Molecular phylogenetic analysis places Antarctolichenia as sister to the genus Etayoa within the Lichenostigmatales. A. onofrii represents an evolutionary connection between non-lichenised and lichen-forming fungi. It exhibits traits of both lifestyles – it can grow independently but also associates loosely with algae, though without forming true lichen structures. This intermediate nature, along with its phylogenetic position, suggests Antarctolichenia may represent either a primitive form of lichenisation arising from a rock-inhabiting ancestor, or a transitional state from lichenised to free-living, not yet fully independent from algal associations.

The species is notable for being dimorphic, able to grow in both yeast-like and filamentous forms. This dimorphism is unusual and provides A. onofrii with adaptability to environmental stresses.

==Description==

Antarctolichenia onofrii is a strictly rock-inhabiting, endolithic, and asexual fungus. It forms slow-growing, black colonies in culture, reaching about 1 cm in diameter after a year. The fungus exhibits dimorphic growth, capable of developing both yeast-like and filamentous forms.

The yeast-like form consists of isodiametric cells measuring 5–10 μm in diameter. These cells have a thick, slightly cell wall that becomes heavily melanised in mature cells but remains almost hyaline (translucent) in young stages.

The filamentous form produces branching hyphae composed of rectangular to oblong cells, measuring 4–5 by 5–6 μm. These cells also have a melanised and slightly verrucose cell wall. Isodiametric cells are sometimes present at hyphal branching points and occasionally form entire hyphae.

Antarctolichenia onofrii occasionally grows in association with Stichococcus-like algae, but does not form haustoria-like structures or a more organized lichen-like thallus. No sexual reproduction, conidiomata, or ascomata (fruiting bodies) have been observed. The fungus is adapted to the extreme conditions of its Antarctic habitat, thriving in cryptoendolithic communities within sandstone. Its melanization and dimorphic growth likely contribute to its survival in this harsh environment.

==Habitat and distribution==

Antarctolichenia onofrii is known to occur only in continental Antarctica, specifically from various locations in Victoria Land. Its distribution includes both southern and northern Victoria Land, with collected specimens ranging from the McMurdo Dry Valleys to the Helliwell Hills.

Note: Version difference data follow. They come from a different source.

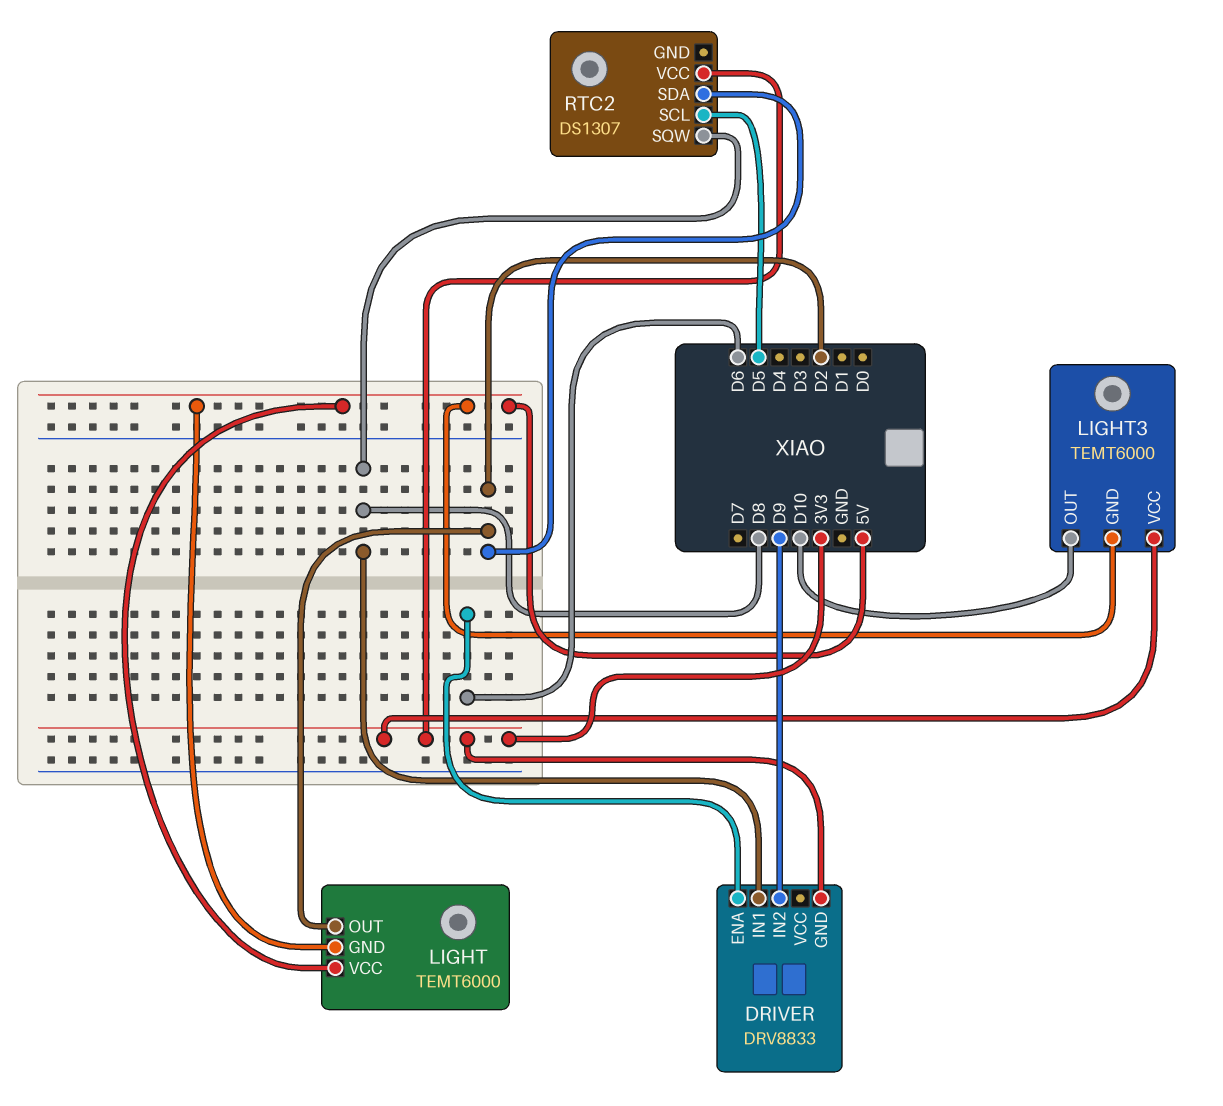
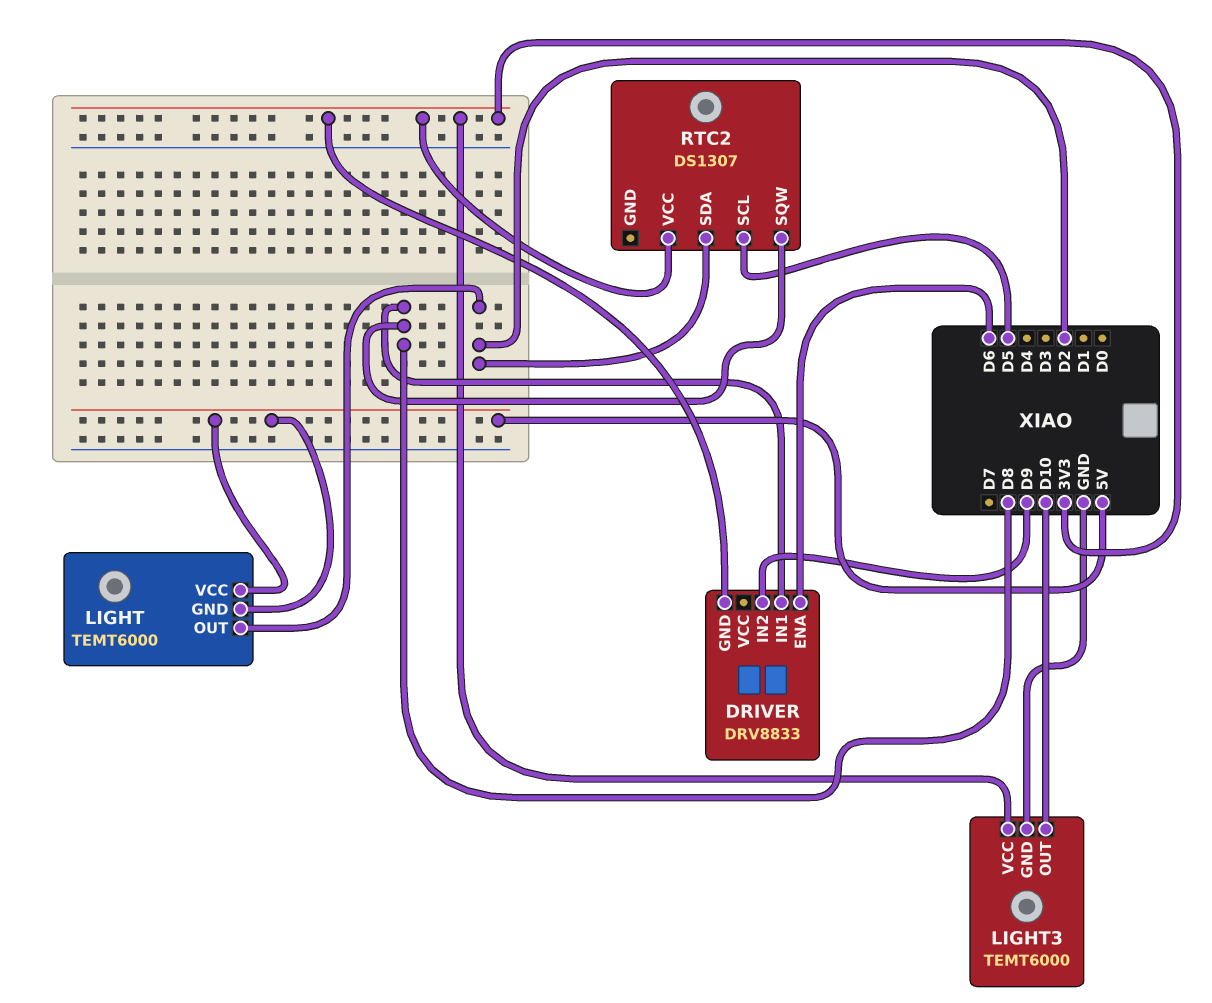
LIGHT3 pin GND: 5V -> GND

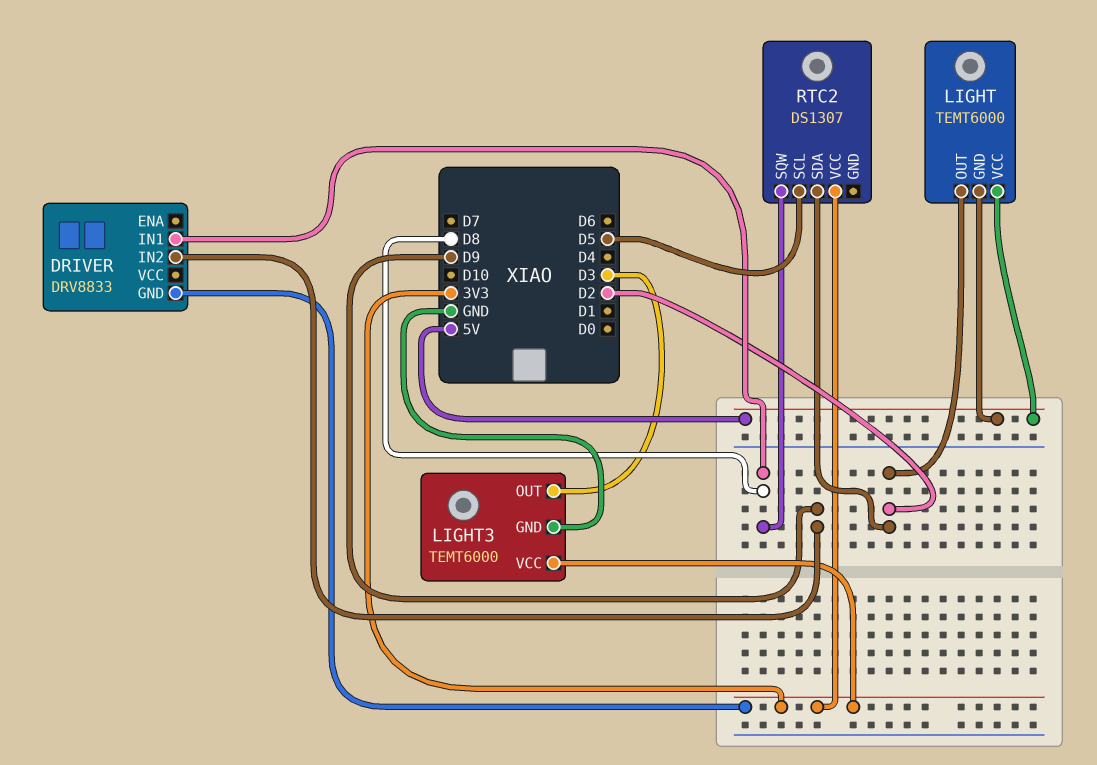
DRIVER pin ENA: D6 -> none
LIGHT3 pin OUT: D10 -> D3

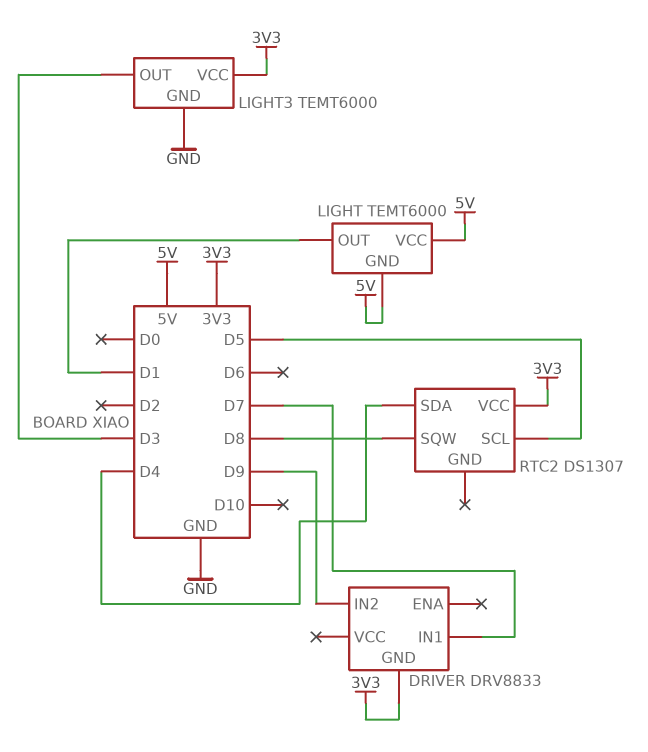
DRIVER pin IN1: D8 -> D7
LIGHT pin OUT: D2 -> D1
RTC2 pin SDA: D2 -> D4

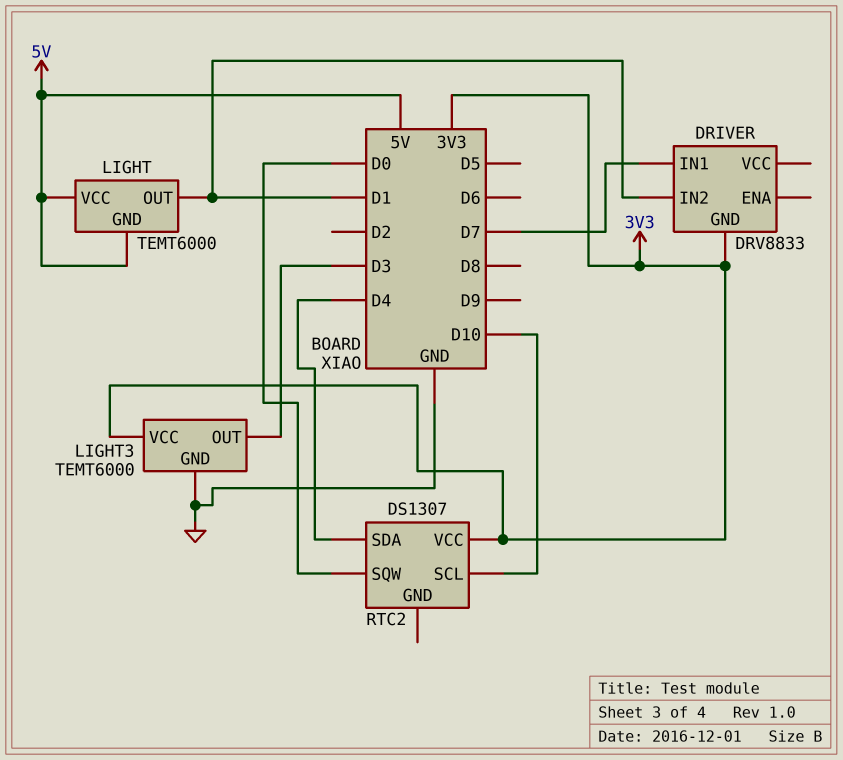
DRIVER pin IN2: D9 -> D1
RTC2 pin SCL: D5 -> D10
RTC2 pin SQW: D8 -> D0

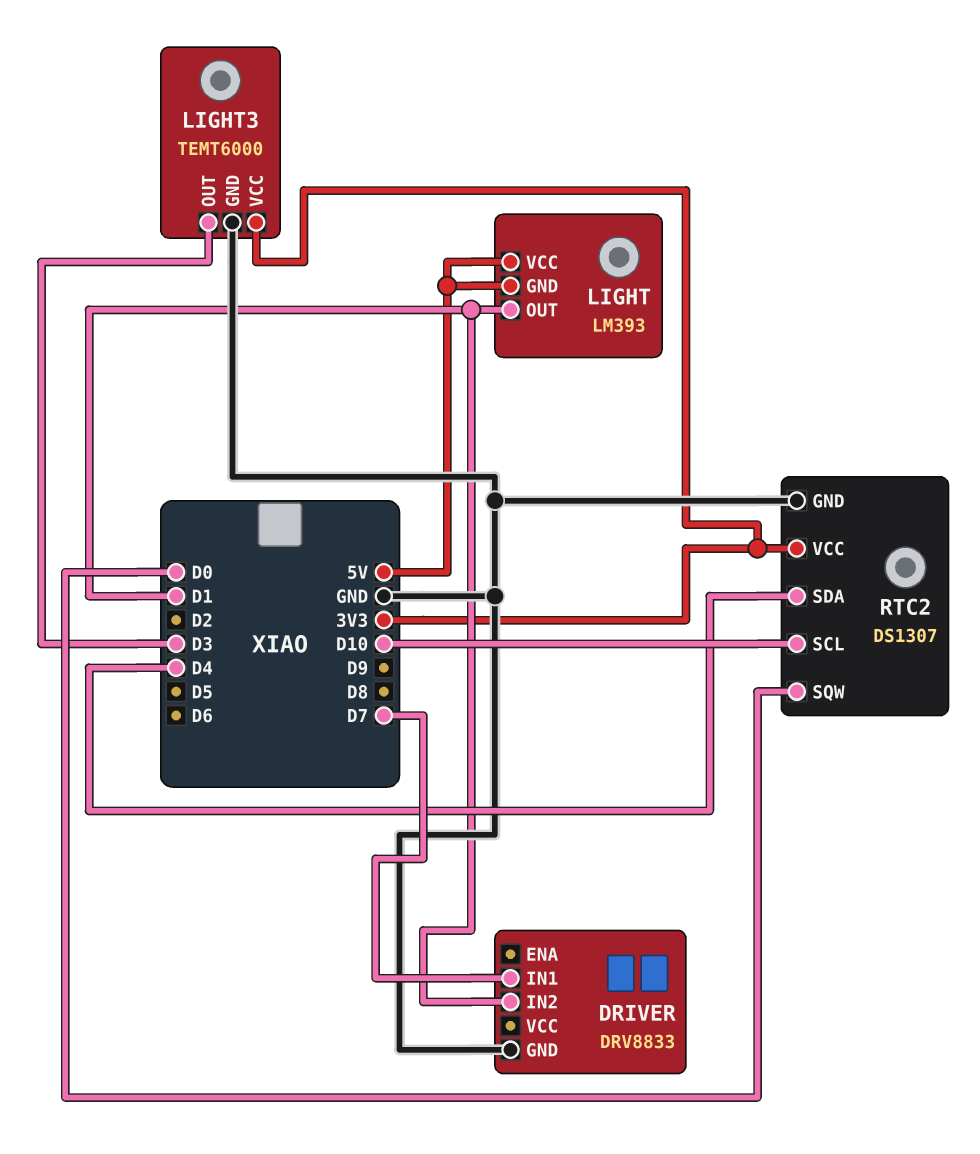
DRIVER pin GND: 3V3 -> GND
LIGHT: TEMT6000 -> LM393
RTC2 pin GND: none -> GND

The species is a cryptoendolith, inhabiting the pore spaces of rocks, particularly sandstone. It is found in endolithic lichen-dominated communities, which represent the main form of microbial life in the extremely cold and hyper-arid desert environments of Antarctica. These communities are complex assemblages of various microorganisms, including bacteria, chlorophytes, and both free-living and lichen-forming fungi. A. onofrii is adapted to survive in one of the most extreme terrestrial environments on Earth. The McMurdo Dry Valleys, where it has been found, are characterised by extremely low temperatures, minimal precipitation (3–50 mm water equivalent annually), and very low availability of liquid water. In some locations where A. onofrii occurs, there has been no recorded precipitation for nearly two million years.